Au cours d’une conversation avec un confrère successoral, je l’entends dire que, pour lui, le généalogiste familial appartient à la masse « grand public » des lecteurs des Archives Départementales alors que le successoral est un lecteur plus « privilégié ». Est-ce vraiment le cas ?

C’est une manière de voir qui m’a interpellé. Si j’ai bien compris son point de vue, nous étions assimilables aux autres lecteurs généalogistes et peu nous distinguaient d’eux. Je ne sais si c’est une méconnaissance du travail du familial mais cela m’a interpellé.

J’ai regardé si le travail que j’effectuais au quotidien pouvait être divisé en blocs. A priori, je vois cinq blocs :

Tout d’abord, il y a les « recherches classiques » pour les clients. Il s’agit de remonter l’arbre d’un client, que ce soit par le biais de l’état civil ou d’autres documents comme les documents notariés, les recensements, les listes électorales, les déclarations de succession, le cadastre, les hypothèques, les documents militaires. Et tout autre document qui peut être utile à la recherche de cet arbre. Le client vient nous voir parce qu’il est bloqué et nous demande de le débloquer ou de faire son arbre généalogique en entier. Notre recherche peut aller du XVIe au XXe siècle.

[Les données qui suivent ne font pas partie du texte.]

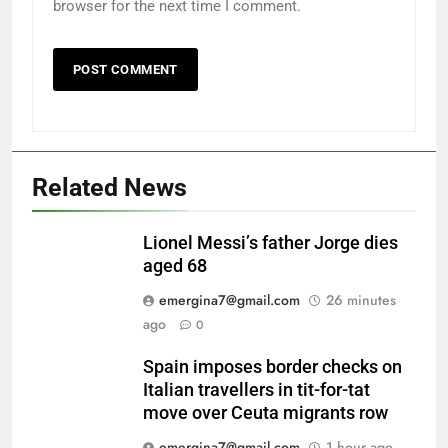
browser for the next time I comment.
Related News
Lionel Messi’s father Jorge dies
aged 68
emergina7@gmail.com
26 minutes
ago
0
Spain imposes border checks on
Italian travellers in tit-for-tat
move over Ceuta migrants row
emergina7@gmail.com
1 hour ago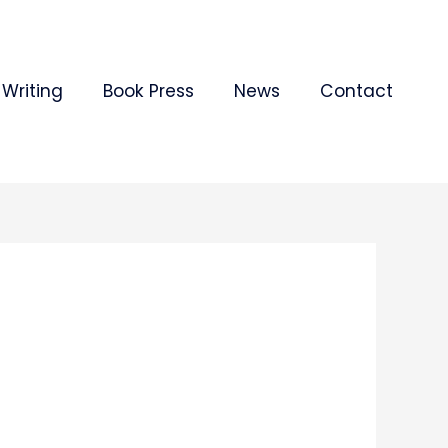
Writing
Book Press
News
Contact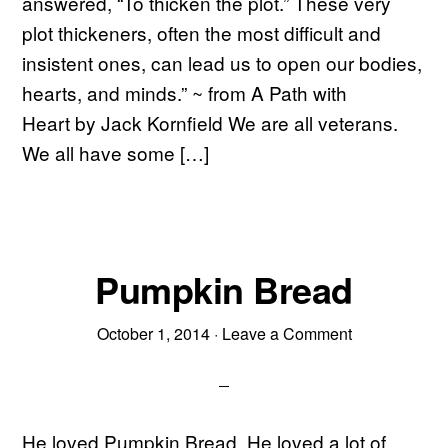
answered, “To thicken the plot.” These very
plot thickeners, often the most difficult and
insistent ones, can lead us to open our bodies,
hearts, and minds.” ~ from A Path with
Heart by Jack Kornfield We are all veterans.
We all have some […]
Pumpkin Bread
October 1, 2014
·
Leave a Comment
He loved Pumpkin Bread. He loved a lot of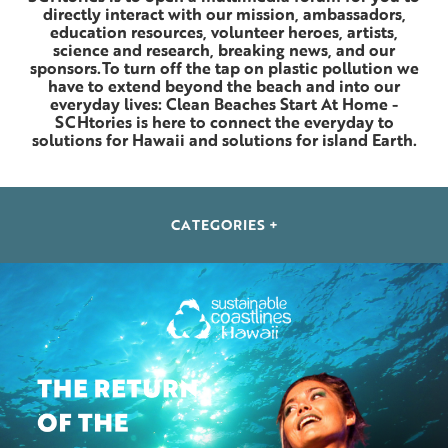
directly interact with our mission, ambassadors,
education resources, volunteer heroes, artists,
science and research, breaking news, and our
sponsors.To turn off the tap on plastic pollution we
have to extend beyond the beach and into our
everyday lives: Clean Beaches Start At Home -
SCHtories is here to connect the everyday to
solutions for Hawaii and solutions for island Earth.
CATEGORIES +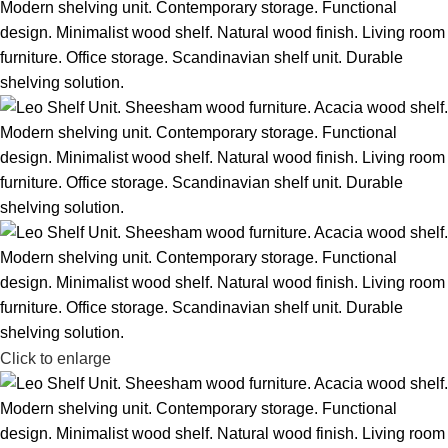
Click to enlarge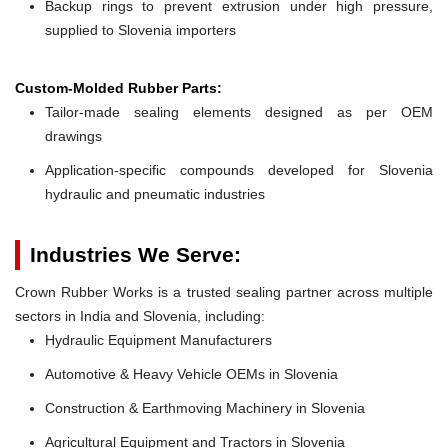
Backup rings to prevent extrusion under high pressure,
supplied to Slovenia importers
Custom-Molded Rubber Parts:
Tailor-made sealing elements designed as per OEM
drawings
Application-specific compounds developed for Slovenia
hydraulic and pneumatic industries
Industries We Serve:
Crown Rubber Works is a trusted sealing partner across multiple
sectors in India and Slovenia, including:
Hydraulic Equipment Manufacturers
Automotive & Heavy Vehicle OEMs in Slovenia
Construction & Earthmoving Machinery in Slovenia
Agricultural Equipment and Tractors in Slovenia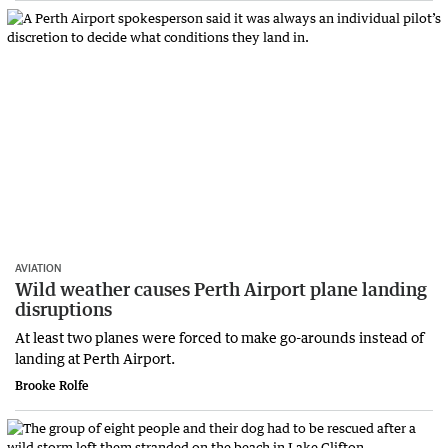
AVIATION
Wild weather causes Perth Airport plane landing
disruptions
At least two planes were forced to make go-arounds instead of
landing at Perth Airport.
Brooke Rolfe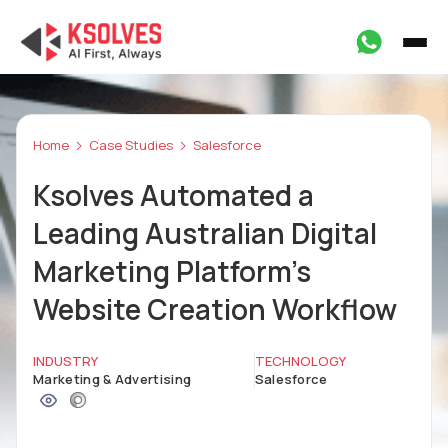
Home
Case Studies
Salesforce
Ksolves Automated a
Leading Australian Digital
Marketing Platform's
Website Creation Workflow
INDUSTRY
TECHNOLOGY
Marketing & Advertising
Salesforce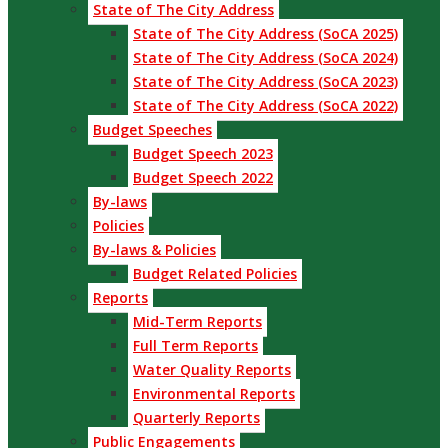
State of The City Address
State of The City Address (SoCA 2025)
State of The City Address (SoCA 2024)
State of The City Address (SoCA 2023)
State of The City Address (SoCA 2022)
Budget Speeches
Budget Speech 2023
Budget Speech 2022
By-laws
Policies
By-laws & Policies
Budget Related Policies
Reports
Mid-Term Reports
Full Term Reports
Water Quality Reports
Environmental Reports
Quarterly Reports
Public Engagements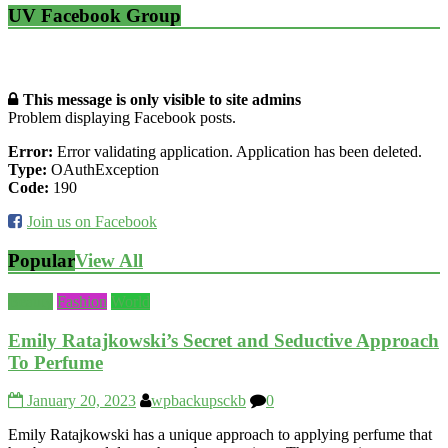
UV Facebook Group
This message is only visible to site admins
Problem displaying Facebook posts.
Error:
Error validating application. Application has been deleted.
Type:
OAuthException
Code:
190
Join us on Facebook
Popular
View All
Beauty
Fashion
World
Emily Ratajkowski’s Secret and Seductive Approach
To Perfume
January 20, 2023
wpbackupsckb
0
Emily Ratajkowski has a unique approach to applying perfume that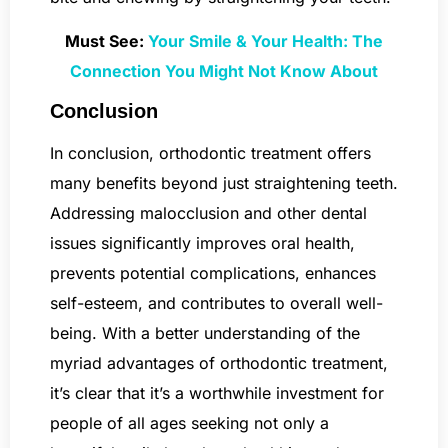
Must See:
Your Smile & Your Health: The
Connection You Might Not Know About
Conclusion
In conclusion, orthodontic treatment offers
many benefits beyond just straightening teeth.
Addressing malocclusion and other dental
issues significantly improves oral health,
prevents potential complications, enhances
self-esteem, and contributes to overall well-
being. With a better understanding of the
myriad advantages of orthodontic treatment,
it’s clear that it’s a worthwhile investment for
people of all ages seeking not only a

Proche de ces recherches classiques, il peut y avoir des demandes en paléographie. Le client n’arrive pas à lire le document et nous demande de le lui déchiffrer à sa place.

Il y a ensuite ce que j’appelle les « recherches modernes« . La différence ? Nous pouvons utiliser des techniques autres pour retrouver des personnes comme par exemple la généalogie génétique récréative, même si elle est toujours officiellement interdite en France.

Quatrième bloc : les demandes effectuées par des institutions (musées, services des Archives,..). A un moment, ces institutions font appel à nos compétences particulières, qu’elles n’ont pas forcément en interne, pour les aider à chercher un point précis.

Enfin, il y a toutes les recherches qui vont aboutir à des articles pour des revues scientifiques ou à des documentaires. Le public est souvent un public de spécialistes. Il faut alors être très rigoureux dans notre rendu.

Et je mets à part bien sûr les formations qui peuvent nous être demandées. Il forme un sixième bloc, hors de la recherche.

Pour toutes ces recherches, je ne crois pas que nous soyons un public ordinaire. Nous nous devons, tout comme un archiviste quand il classe un fonds, devenir des spécialistes sur des points historiques précis. Actuellement, par exemple, je travaille sur une famille qui a des origines dans l’esclavage. Je me dois de connaître a minima le Code Noir, d’avoir des connaissances en anthroponymie pour comprendre pourquoi une mère, sa fille née de père inconnu, et sa petite-fille, née aussi de père inconnu, ne portent pas le même nom mais trois noms différents. Parce que lors de leurs affranchissements, qui ont eu lieu à des dates différentes, par des maîtres différents, des noms différents leur ont été attribués sans tenir compte des liens de famille entre elles. Et il me faut suffisamment le comprendre pour pouvoir ensuite facilement l’expliquer.

Notre formation se doit du coup d’être forcément éclectique. Et nous nous devons de nous former en permanence en fonction des demandes qui viennent vers nous. Ce n’est pas qu’une mise à jour. Nous nous devons d’avoir de la curiosité intellectuelle en permanence. Parce que nous n’avons pas le choix si nous voulons être des professionnels aguerris. Pour moi, en tant que professionnel, je ne suis pas un public « ordinaire » des Archives. Je suis hors du « grand public ». Parce que je suis un professionnel.